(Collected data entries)
========================================================================

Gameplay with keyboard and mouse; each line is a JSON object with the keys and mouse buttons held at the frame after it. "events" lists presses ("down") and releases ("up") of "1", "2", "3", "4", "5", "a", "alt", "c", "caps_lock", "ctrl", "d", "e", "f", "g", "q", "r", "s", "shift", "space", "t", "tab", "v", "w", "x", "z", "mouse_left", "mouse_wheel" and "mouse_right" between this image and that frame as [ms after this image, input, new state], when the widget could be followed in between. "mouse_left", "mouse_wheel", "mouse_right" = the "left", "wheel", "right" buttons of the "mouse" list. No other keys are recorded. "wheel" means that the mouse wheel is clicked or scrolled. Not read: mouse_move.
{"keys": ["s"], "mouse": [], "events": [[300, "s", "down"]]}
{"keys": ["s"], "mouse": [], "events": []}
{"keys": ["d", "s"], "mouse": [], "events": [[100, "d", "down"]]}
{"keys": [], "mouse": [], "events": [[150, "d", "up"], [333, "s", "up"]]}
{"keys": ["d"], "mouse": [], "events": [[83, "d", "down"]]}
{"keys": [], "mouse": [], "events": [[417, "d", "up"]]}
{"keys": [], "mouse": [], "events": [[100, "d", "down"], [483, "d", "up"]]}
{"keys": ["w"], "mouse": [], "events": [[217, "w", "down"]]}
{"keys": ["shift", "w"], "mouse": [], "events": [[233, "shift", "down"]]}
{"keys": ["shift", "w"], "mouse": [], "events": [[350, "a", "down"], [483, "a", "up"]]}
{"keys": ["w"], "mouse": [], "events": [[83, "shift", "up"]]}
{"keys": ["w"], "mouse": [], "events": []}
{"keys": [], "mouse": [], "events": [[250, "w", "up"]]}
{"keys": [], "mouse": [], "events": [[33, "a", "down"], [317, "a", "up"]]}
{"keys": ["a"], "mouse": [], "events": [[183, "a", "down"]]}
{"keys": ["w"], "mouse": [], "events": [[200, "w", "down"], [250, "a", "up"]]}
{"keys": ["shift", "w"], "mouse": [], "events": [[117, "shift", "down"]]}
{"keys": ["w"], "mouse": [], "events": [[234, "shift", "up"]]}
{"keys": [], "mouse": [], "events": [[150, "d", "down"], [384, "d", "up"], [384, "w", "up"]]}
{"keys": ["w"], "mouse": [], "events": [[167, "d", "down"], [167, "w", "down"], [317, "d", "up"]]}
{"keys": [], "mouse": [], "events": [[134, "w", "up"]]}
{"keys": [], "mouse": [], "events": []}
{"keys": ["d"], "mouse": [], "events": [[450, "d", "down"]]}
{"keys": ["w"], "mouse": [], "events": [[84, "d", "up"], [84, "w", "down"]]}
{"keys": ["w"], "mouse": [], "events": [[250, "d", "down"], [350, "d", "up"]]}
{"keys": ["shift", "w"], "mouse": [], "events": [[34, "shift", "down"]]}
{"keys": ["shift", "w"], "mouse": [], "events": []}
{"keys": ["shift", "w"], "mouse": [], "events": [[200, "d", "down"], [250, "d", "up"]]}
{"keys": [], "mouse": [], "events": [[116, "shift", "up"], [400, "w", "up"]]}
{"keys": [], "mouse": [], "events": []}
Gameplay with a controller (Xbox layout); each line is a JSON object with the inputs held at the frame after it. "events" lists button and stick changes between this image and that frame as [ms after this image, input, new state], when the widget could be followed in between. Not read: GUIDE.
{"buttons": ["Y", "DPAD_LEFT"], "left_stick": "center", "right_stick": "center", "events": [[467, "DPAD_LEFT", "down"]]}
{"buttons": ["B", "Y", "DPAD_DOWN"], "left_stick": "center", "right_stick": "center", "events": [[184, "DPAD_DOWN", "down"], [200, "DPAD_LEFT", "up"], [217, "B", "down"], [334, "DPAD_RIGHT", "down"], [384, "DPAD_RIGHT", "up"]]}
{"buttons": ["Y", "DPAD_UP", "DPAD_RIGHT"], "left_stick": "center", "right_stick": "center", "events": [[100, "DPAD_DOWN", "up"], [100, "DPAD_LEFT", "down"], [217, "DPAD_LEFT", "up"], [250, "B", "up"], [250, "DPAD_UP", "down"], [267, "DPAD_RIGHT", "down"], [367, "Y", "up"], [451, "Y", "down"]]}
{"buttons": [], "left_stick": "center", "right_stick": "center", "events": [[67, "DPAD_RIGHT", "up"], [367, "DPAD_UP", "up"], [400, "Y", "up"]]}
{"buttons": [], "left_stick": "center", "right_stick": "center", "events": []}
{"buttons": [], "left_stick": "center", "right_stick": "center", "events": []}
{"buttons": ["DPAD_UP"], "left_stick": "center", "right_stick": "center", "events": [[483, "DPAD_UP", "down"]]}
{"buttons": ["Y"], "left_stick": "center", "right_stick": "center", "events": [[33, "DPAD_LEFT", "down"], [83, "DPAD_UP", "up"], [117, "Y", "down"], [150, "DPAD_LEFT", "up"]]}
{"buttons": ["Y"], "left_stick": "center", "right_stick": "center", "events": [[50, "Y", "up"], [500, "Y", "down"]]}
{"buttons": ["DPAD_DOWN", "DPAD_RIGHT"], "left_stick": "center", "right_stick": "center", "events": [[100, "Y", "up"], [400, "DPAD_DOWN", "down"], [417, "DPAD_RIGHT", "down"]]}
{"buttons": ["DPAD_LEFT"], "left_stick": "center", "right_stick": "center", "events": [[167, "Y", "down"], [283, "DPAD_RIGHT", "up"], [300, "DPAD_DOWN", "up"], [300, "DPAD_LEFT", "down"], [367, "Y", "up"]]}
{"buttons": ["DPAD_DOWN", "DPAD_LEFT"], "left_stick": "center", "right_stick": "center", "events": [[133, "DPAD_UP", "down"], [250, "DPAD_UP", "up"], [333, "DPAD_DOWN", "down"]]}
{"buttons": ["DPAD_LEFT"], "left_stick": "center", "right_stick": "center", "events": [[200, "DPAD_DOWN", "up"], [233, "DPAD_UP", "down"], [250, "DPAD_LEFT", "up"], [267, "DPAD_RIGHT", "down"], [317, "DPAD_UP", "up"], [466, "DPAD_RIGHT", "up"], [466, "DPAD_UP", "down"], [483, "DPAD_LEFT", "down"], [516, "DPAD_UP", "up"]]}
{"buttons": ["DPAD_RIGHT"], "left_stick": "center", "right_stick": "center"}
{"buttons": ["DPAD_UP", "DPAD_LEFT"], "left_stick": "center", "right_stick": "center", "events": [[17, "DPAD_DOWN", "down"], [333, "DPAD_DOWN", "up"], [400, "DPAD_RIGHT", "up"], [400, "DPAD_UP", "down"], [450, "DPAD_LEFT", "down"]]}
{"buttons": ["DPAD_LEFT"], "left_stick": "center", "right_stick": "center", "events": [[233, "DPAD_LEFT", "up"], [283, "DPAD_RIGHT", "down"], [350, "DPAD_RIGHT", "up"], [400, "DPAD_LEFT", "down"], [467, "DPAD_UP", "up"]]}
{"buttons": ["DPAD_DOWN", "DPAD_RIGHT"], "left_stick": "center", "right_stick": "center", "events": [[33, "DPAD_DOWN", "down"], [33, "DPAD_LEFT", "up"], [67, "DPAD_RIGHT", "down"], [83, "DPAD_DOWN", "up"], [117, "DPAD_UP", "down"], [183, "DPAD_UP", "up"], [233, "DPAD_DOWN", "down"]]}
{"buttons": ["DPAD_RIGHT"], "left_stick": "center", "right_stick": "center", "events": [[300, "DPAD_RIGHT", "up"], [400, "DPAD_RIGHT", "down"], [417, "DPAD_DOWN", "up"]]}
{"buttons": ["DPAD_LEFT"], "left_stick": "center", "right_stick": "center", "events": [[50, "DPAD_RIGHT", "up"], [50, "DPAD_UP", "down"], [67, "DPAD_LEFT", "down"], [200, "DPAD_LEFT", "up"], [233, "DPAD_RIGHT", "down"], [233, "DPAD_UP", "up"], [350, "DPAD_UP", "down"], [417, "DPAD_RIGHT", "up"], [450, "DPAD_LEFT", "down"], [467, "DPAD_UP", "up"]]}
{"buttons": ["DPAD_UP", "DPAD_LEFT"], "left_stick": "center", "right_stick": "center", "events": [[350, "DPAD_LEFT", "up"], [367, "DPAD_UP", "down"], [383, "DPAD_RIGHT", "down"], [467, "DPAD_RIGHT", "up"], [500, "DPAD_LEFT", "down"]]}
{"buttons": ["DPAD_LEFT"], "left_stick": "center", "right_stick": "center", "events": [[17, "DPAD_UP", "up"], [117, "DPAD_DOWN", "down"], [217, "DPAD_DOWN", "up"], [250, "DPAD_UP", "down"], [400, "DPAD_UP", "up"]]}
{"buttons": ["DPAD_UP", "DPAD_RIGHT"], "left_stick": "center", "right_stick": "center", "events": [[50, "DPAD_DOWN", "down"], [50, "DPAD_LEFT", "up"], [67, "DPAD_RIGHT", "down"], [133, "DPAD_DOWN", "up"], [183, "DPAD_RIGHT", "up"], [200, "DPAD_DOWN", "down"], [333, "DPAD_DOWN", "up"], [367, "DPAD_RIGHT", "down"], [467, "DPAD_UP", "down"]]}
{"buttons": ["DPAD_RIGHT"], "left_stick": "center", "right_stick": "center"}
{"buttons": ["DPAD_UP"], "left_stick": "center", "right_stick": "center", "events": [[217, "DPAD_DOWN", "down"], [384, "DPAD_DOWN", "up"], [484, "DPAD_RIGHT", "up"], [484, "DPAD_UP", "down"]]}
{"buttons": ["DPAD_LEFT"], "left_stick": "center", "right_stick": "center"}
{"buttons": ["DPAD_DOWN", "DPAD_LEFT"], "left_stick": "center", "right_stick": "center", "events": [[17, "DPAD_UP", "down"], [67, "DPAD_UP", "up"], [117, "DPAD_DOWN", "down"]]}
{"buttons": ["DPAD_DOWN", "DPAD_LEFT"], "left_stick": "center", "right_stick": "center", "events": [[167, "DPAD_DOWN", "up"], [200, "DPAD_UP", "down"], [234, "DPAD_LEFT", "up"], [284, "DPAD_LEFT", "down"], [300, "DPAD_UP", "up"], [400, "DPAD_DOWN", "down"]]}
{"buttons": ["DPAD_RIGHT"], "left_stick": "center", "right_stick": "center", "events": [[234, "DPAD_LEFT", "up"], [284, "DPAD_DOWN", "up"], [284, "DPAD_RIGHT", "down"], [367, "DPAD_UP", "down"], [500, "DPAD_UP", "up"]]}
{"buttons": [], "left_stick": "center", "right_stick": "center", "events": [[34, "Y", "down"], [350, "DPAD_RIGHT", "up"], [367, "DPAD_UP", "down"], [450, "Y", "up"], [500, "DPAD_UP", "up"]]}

========================================================================

Task prompt: Could you return every line from the entries above in which the string "state" occurs?

Reply:
Gameplay with keyboard and mouse; each line is a JSON object with the keys and mouse buttons held at the frame after it. "events" lists presses ("down") and releases ("up") of "1", "2", "3", "4", "5", "a", "alt", "c", "caps_lock", "ctrl", "d", "e", "f", "g", "q", "r", "s", "shift", "space", "t", "tab", "v", "w", "x", "z", "mouse_left", "mouse_wheel" and "mouse_right" between this image and that frame as [ms after this image, input, new state], when the widget could be followed in between. "mouse_left", "mouse_wheel", "mouse_right" = the "left", "wheel", "right" buttons of the "mouse" list. No other keys are recorded. "wheel" means that the mouse wheel is clicked or scrolled. Not read: mouse_move.
Gameplay with a controller (Xbox layout); each line is a JSON object with the inputs held at the frame after it. "events" lists button and stick changes between this image and that frame as [ms after this image, input, new state], when the widget could be followed in between. Not read: GUIDE.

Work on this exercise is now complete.